[START OF PAGE EXTRACT]

- Kristin Luciani
- Kristin Luciani
Crafting the Perfect Brew
Photos by Erik Jepsen/UC San Diego Publications
UC San Diego alumni help lead San Diego’s growing microbrew industry
George Thornton made his first batch of beer at his sister’s apartment, using the spare bedroom to store the fermenting ale. Today, the UC San Diego alumnus is the owner of The Homebrewer in North Park, a supply store and educational resource for both beginning and advanced homebrewers. Here, customers can choose from a variety of hops, yeast, grains, additives and equipment, as well as participate in classes taught by fellow homebrewers. Next year, Thornton will open a small production brewery and tasting room next door.
Thornton is one of many UC San Diego graduates involved in the booming craft beer industry in San Diego. Many of the region’s breweries—from Ballast Point and AleSmith to Rough Draft and Benchmark Brewing—got their start from homebrew operations.
Jeff Silver, a 1994 UC San Diego graduate, opened Rough Draft Brewing Company in 2012 after a career in finance and nearly 20 years of homebrewing as a hobby.
“We have a very strong homebrew community in San Diego,” said Silver. “I think that’s one of the reasons the industry has thrived here.”
The craft beer revolution
President Jimmy Carter paved the way for the craft beer revolution in 1978 when he signed H.R. 1337 into law, allowing any adult to produce up to 100 gallons of beer or wine per year for local consumption. Not long after came the rise of homebrewing operations, some of which grew into commercial craft breweries. In San Diego, Karl Strauss Brewing Company became the city’s first commercial craft brewery when it opened in 1989.
Since then, the region’s craft beer industry has grown exponentially. Today, there are nearly 100 breweries throughout the county. A study last year by the National University System Institute for Policy Research estimated that in 2011, San Diego craft breweries generated $299.5 million direct regional economic impact, as well as $680.9 million in sales. To put that number in perspective, Comic-Con International generates a $180 million regional economic impact, the report stated.

[END OF PAGE EXTRACT]
[START OF EXCERPTED DATA]

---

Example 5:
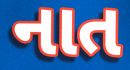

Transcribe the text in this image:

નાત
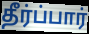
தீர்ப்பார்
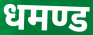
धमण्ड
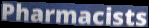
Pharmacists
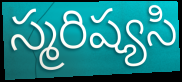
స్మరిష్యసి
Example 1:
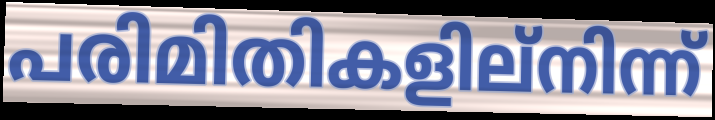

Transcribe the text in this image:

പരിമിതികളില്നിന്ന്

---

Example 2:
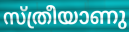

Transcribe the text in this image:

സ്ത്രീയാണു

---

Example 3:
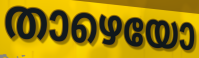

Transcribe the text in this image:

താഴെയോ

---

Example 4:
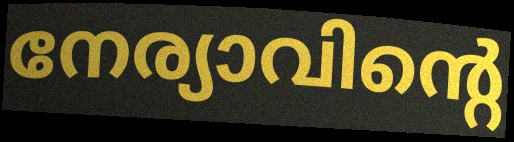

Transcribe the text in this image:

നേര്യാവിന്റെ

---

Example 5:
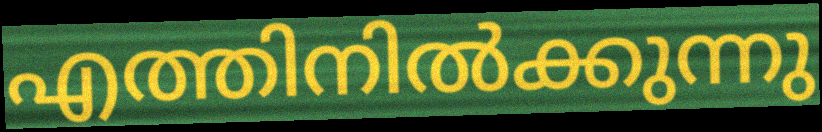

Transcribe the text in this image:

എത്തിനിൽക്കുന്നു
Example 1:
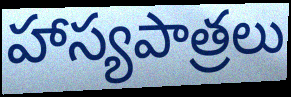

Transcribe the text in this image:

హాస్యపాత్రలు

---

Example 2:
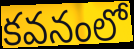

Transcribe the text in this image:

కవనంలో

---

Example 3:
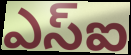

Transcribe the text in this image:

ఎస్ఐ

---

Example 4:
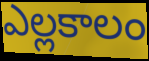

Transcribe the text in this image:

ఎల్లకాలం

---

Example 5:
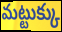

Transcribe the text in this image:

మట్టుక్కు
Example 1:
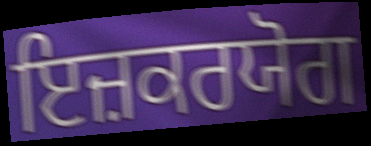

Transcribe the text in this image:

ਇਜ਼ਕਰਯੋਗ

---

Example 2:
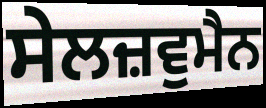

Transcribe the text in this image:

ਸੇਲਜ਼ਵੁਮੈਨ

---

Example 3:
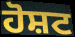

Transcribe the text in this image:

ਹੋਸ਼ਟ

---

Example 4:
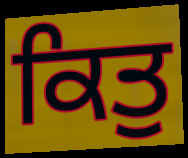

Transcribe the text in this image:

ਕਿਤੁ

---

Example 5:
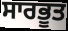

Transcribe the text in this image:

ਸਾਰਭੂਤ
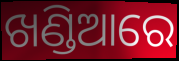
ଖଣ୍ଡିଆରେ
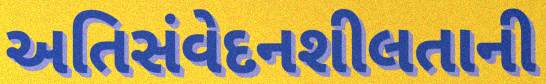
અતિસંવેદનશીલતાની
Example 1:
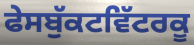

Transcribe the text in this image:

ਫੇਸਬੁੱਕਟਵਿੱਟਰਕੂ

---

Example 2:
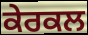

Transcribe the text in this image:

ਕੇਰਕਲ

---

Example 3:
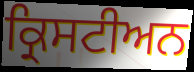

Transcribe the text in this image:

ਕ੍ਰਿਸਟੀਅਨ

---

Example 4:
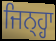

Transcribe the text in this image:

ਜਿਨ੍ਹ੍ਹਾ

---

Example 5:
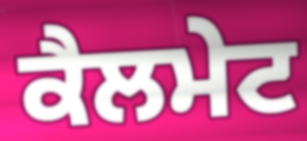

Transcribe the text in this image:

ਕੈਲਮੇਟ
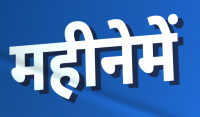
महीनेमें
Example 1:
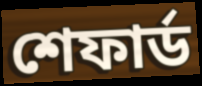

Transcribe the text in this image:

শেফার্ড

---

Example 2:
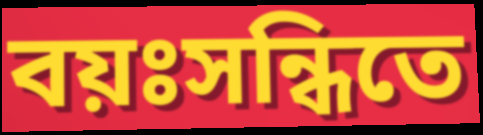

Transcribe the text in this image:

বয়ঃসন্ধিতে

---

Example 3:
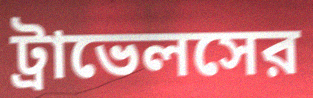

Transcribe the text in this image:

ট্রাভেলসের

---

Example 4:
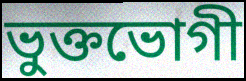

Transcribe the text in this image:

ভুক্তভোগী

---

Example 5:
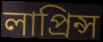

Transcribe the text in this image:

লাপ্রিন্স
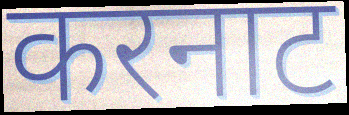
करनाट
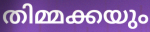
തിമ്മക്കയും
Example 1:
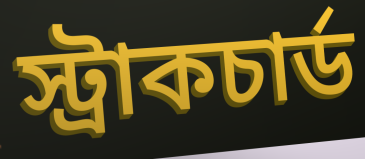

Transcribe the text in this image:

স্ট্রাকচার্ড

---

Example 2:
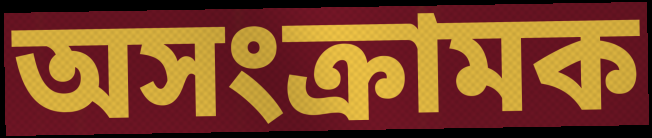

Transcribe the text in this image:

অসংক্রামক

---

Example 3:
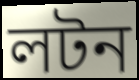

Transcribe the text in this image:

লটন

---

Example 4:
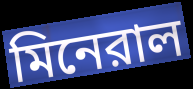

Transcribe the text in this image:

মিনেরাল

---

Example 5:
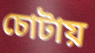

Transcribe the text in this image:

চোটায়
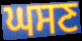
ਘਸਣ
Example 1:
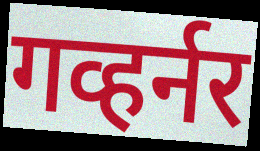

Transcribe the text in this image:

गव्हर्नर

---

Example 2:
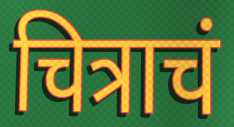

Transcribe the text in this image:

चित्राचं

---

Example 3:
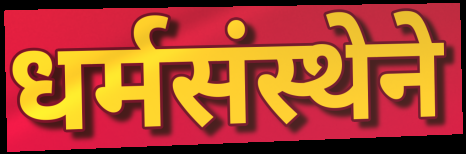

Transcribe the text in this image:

[END OF EXCERPTED DATA]

TASKS TO CARRY OUT:
(1) Answer these questions from the craft beer article.
(a) In which neighborhood is The Homebrewer located?
(b) In what year did Jeff Silver open Rough Draft Brewing Company?
(c) Which company became San Diego's first commercial craft brewery?
(2) Retype the part of the craft beer article that begins at the words "Thornton is one" and stops after "as a hobby.".
The rows were drawn from a separate source, not from the craft beer article.

WRITTEN ANSWERS:
(1)
(a) North Park
(b) 2012
(c) Karl Strauss Brewing Company

(2)
Thornton is one of many UC San Diego graduates involved in the booming craft beer industry in San Diego. Many of the region’s breweries—from Ballast Point and AleSmith to Rough Draft and Benchmark Brewing—got their start from homebrew operations.
Jeff Silver, a 1994 UC San Diego graduate, opened Rough Draft Brewing Company in 2012 after a career in finance and nearly 20 years of homebrewing as a hobby.